Date: 20th April – 25th April 2012
Where: Granada – Isla de Ometepe – Playa Madera – San Juan Del Sur – Penas Blancas
Distance: 1996 to 2099 miles
Our last day in Granada arrived quickly, our week at school passing in a blur. Armed with the past tense and a ‘map of everything’ from Lloyd we set off for Isla de Ometepe(Omelette). (Lloyd was a volunteer at the Casa Xalteva Spanish school, now on his own cycle tour to Mexico with buckets as panniers :-)…no excuses, remember). Later that day in the market, Geoff had acquainted himself with a random tandem and one of its owners, who assured him that there were actually two of them, and also told of plans to catch the identical ferry to us across Lago Nicaragua.

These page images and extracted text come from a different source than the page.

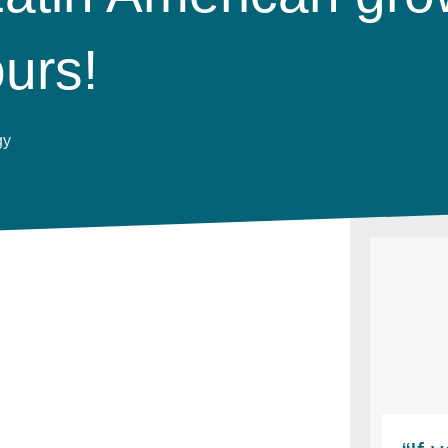
ours!
gy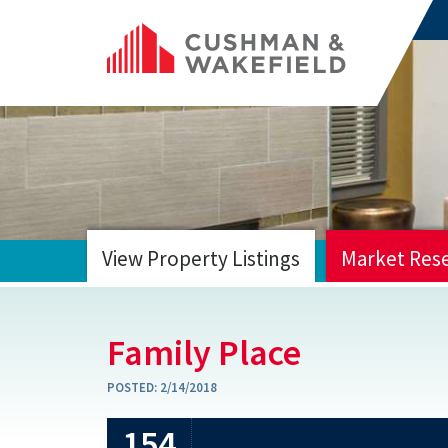
View Property Listings
Market Res
HOME
Family Place
POSTED:
2/14/2018
154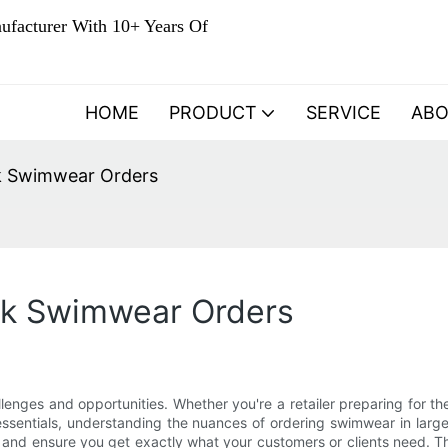
ufacturer With 10+ Years Of
HOME
PRODUCT
SERVICE
AB
lk Swimwear Orders
ulk Swimwear Orders
enges and opportunities. Whether you're a retailer preparing for t
ssentials, understanding the nuances of ordering swimwear in large 
 and ensure you get exactly what your customers or clients need. Th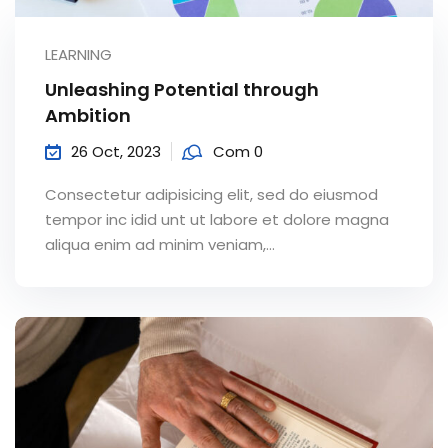
LEARNING
Unleashing Potential through
Ambition
26 Oct, 2023
Com 0
Consectetur adipisicing elit, sed do eiusmod
tempor inc idid unt ut labore et dolore magna
aliqua enim ad minim veniam,…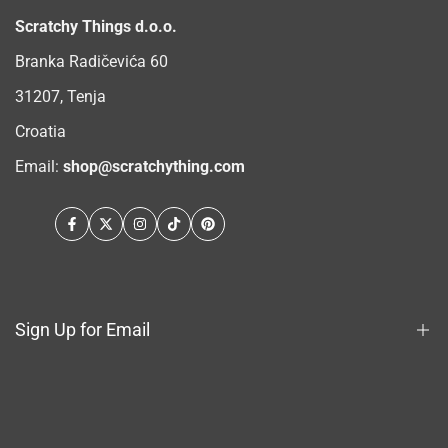
Scratchy Things d.o.o.
Branka Radičevića 60
31207, Tenja
Croatia
Email:
shop@scratchything.com
Facebook
Twitter
Instagram
TikTok
Pinterest
Sign Up for Email
Sign up to get first dibs on new arrivals, sales, exclusive
content, events and more!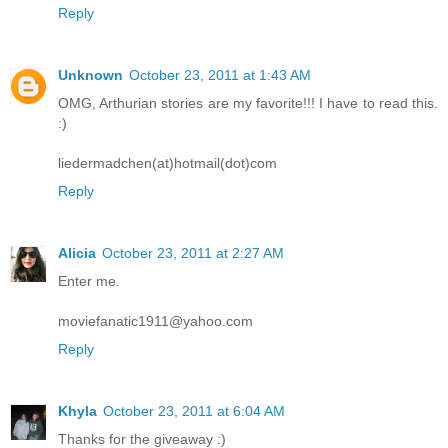
Reply
Unknown
October 23, 2011 at 1:43 AM
OMG, Arthurian stories are my favorite!!! I have to read this.
:)
liedermadchen(at)hotmail(dot)com
Reply
Alicia
October 23, 2011 at 2:27 AM
Enter me.
moviefanatic1911@yahoo.com
Reply
Khyla
October 23, 2011 at 6:04 AM
Thanks for the giveaway :)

It turned out that Emilien was the founder of the facebook group we are all using to help each other whilst going Southwards. He and Xiahan are planning to be in Ushuaia at a similar time to us. We would have loved to share resources, but we are all but hopeless at planning, whereas they are fantastic. The exchange of goodies was informational from one side and food-orientated (our ferry-watermelon) from the other.
Isla de Ometepe comprises two volcanoes, one extinct (Maderas) and one ready to blow (Concepción). Amazing views of both of them and smooth seas (bar a few unruly waves which soaked us) led to the island at dusk and we quickly got ourselves unloaded. Suddenly, a pleasant surprise as Nico popped up on our boat having boarded for the border without seeing us. We headed off into the darkness following our tandem plus trailer friends, buoyed by the lone figure waving from the boat.

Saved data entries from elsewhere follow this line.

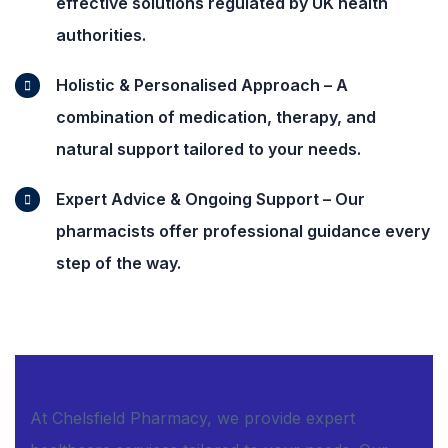
effective solutions regulated by UK health
authorities.
Holistic & Personalised Approach – A
combination of medication, therapy, and
natural support tailored to your needs.
Expert Advice & Ongoing Support – Our
pharmacists offer professional guidance every
step of the way.
At Chelsfield Pharmacy, we provide expert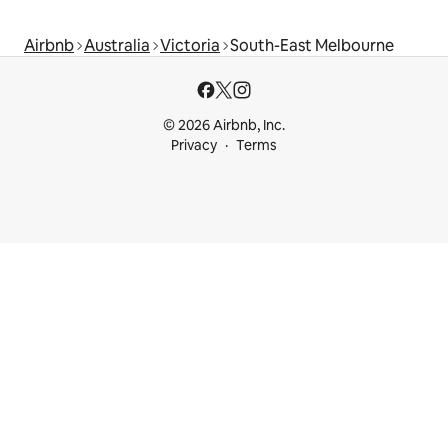
Airbnb
Australia
Victoria
South-East Melbourne
© 2026 Airbnb, Inc.
Privacy
Terms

The next day we set off for somewhere armed with the ‘map of everything’. After a delightful ride along the quiet island road, we came across the first ‘x’ on the map, the ojo de agua! This man-made pool is constantly refilled from a nearby mineral-rich spring. Think about emptying 50,000 bottles of ‘Volvic’ mineral water into a hollow in the jungle, and then jumping in off a rope swing, and you’re somewhere close. Refreshed we headed off for a place to stay for the night called Finca Magdalena. A steep climb up the hill to the farm and spectacular sunset views to the sound of howler monkeys.

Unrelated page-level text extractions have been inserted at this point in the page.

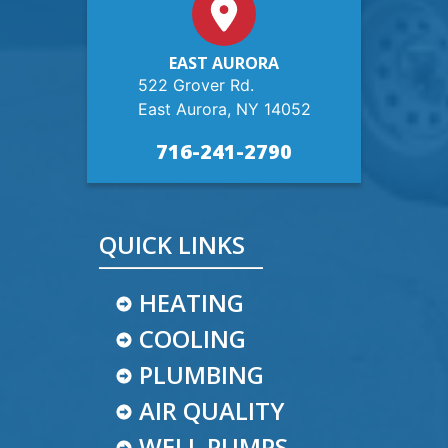
EAST AURORA
522 Grover Rd.
East Aurora, NY 14052
716-241-2790
QUICK LINKS
HEATING
COOLING
PLUMBING
AIR QUALITY
WELL PUMPS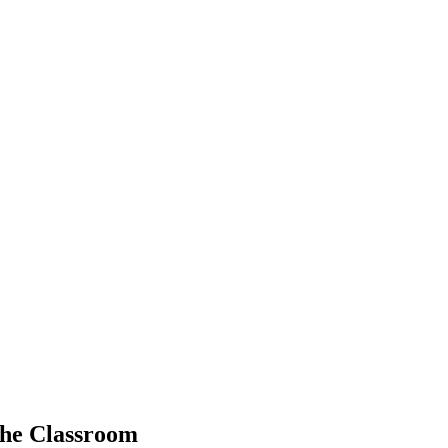
 the Classroom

Some Nicaraguan chcocolate (first chocolate since Guatemala!) powered us up some pretty steep stony hills the next day to the other side of the island to San Ramon. Here we stayed at another Finca on Lloyd’s map called Finca Mystique, primarily because it had Chicken Coconut Curry on the menu for dinner. A guided toddle up to the waterfall through avocado plantations led to the San Ramon waterfall. It was nice to do exercise other than cycling! A cool shower was followed by a beautiful hike back in the evening light and a lovely hospitality for the night (the curry was goooooood!).
Slow, relaxed progress the next day took us to near the morning ferry where we camped swimming in the warm lake waters as the sun went down. Isla de Ometepe truly was a place for the cyclist to rest and recuperate. Here we said our goodbyes to Emilien and Xiahan who we had bumped into throughout our stay on the island. Maybe we will see them again in Costa Rica. We hope so.
We took the rest and recuperation to another level though by catching the bumpy ferry to the mainland the next day and cycling the short distance to Playa Madera for some beach-time (Cyclists be warned! There is a hill just before the beach that cars can’t navigate, let alone bikes!). A beautiful beach setting was complemented by a very quiet evening atmosphere on the beach. The following morning we rented a surfboard at 7 o’clock and hit the waves, or rather they hit us. It was a perfect beach to learn to surf with warm sea, sandy bottom and nicely spaced waves. We shared the early morning waves with only a dozen other surfers and both improved our surfing ability beyond that which the cold UK waves have allowed us thus far. That evening we cycled back to San Juan Del Sur.
The Pan-American beckoned and we duly returned to our Southward path the next day and headed for the border, staying at the one hotel available to us, which was surprisingly cheap, and surprisingly pleasant (for the price). We’ll need that money as we head into the US-priced Costa Rica where everything apparently costa mucha moolah!